Giorgia Meloni sets out vision for Italy in maiden speech as PM
Italy's newly appointed prime minister, Giorgia Meloni, addressed the country's lawmakers on Tuesday in her maiden speech at the lower house of parliament.
The far-right Brothers of Italy politician was sworn in on Saturday, after the right-wing bloc she leads emerged triumphant in a snap general election last month.
Meloni already faces a confidence vote, which she is expected to survive given the majority her coalition commands in both parliamentary chambers.
In an impassioned 70-minute address where she defined herself as an "underdog" rising from the fringes of Italy's political landscape, Meloni outlined a vision for the country that commentators have described as blending far-right and progressive elements.
Here are some highlights of the speech.
Meloni has often faced accusations over her alleged links to Italy's fascist past, which she denies.

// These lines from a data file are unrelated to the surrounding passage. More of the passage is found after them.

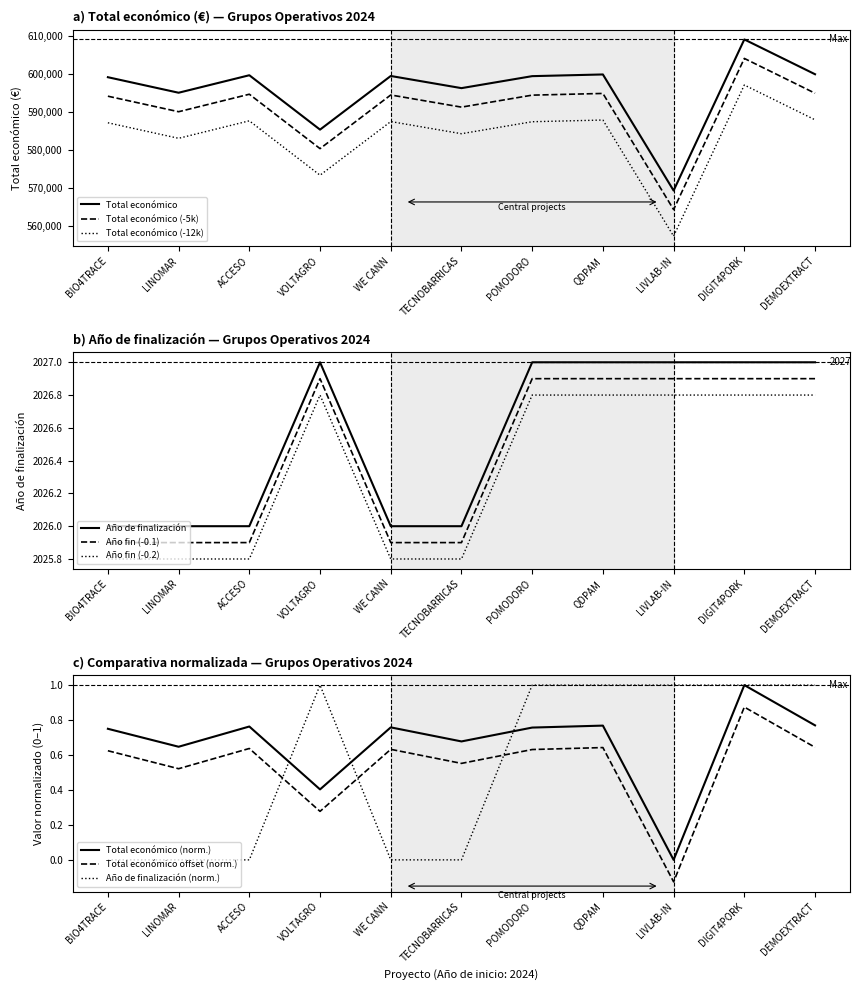

What is the difference between the maximum and minimum values in the Total económico series?

39790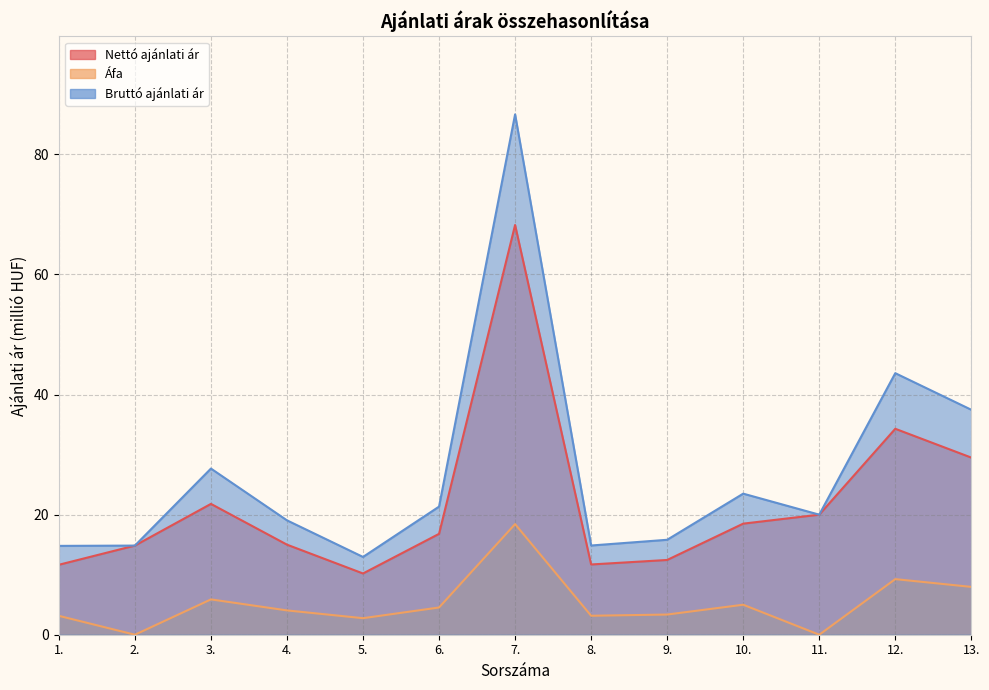

True or false: Bruttó ajánlati ár and Nettó ajánlati ár intersect in this chart.

False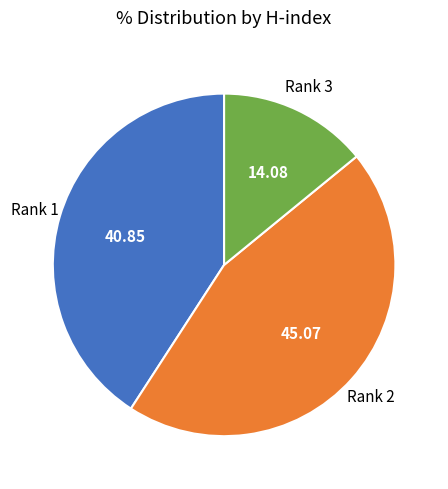

Is there a majority slice in this chart?

No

As a 19-year-old activist, she reportedly described Italy's wartime leader Mussolini as a "good politician", while she has praised the founder of the ultra-nationalist Italian Social Movement (MSI) and former Nazi collaborator, Giorgio Almirante.
Meloni's maiden speech saw the newly-elected PM distance herself from Fascism - an act welcomed by more moderate commentators and viewed as "performative" by her critics.
"I have never felt any affinity for anti-democratic regimes... including Fascism," she said. "The totalitarian dictatorships of the 1900s have torn apart the whole of Europe -- not just Italy -- for more than half a century, in a succession of horrors that has affected most European states."
Meloni denounced Italy's Fascist-era antisemitic racial laws (leggi razziali), introduced by Mussolini's regime in 1938.